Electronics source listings

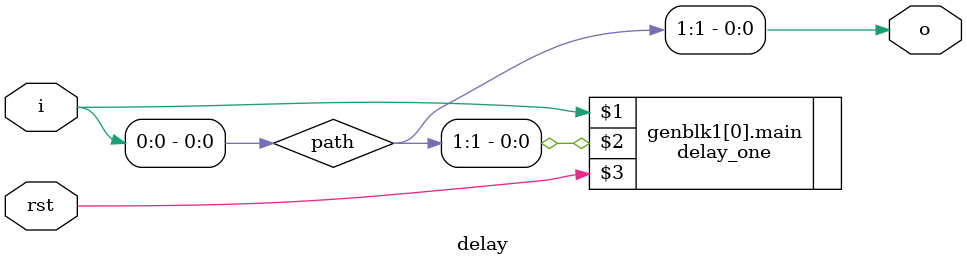
<source format=sv>
`ifndef __delay

`include "delay_one.v"

module delay #(
    parameter T = 32'b1,

    parameter Rval = 1'b0, // reset value
    parameter Rpol = 1'b0  // reset polarity (rst=rpol => reset)
  ) (
  input i,
  output o,
  input rst);

  wire [T:0] path;

  assign path[0] = i;
  assign o = path[T];

  genvar gen_i;
  generate
    for (gen_i = 0; gen_i < T; gen_i = gen_i + 1) begin
      delay_one #(.Rval(Rval), .Rpol(Rpol)) main (path[gen_i], path[gen_i+1], rst);
    end
  endgenerate

endmodule

`define __delay
`endif

</source>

#### Exercise brief
Retype word for word the line above with "assign o = path[T];" and all lines after it, nothing else.

#### Task response
  assign o = path[T];

  genvar gen_i;
  generate
    for (gen_i = 0; gen_i < T; gen_i = gen_i + 1) begin
      delay_one #(.Rval(Rval), .Rpol(Rpol)) main (path[gen_i], path[gen_i+1], rst);
    end
  endgenerate

endmodule

`define __delay
`endif

</source>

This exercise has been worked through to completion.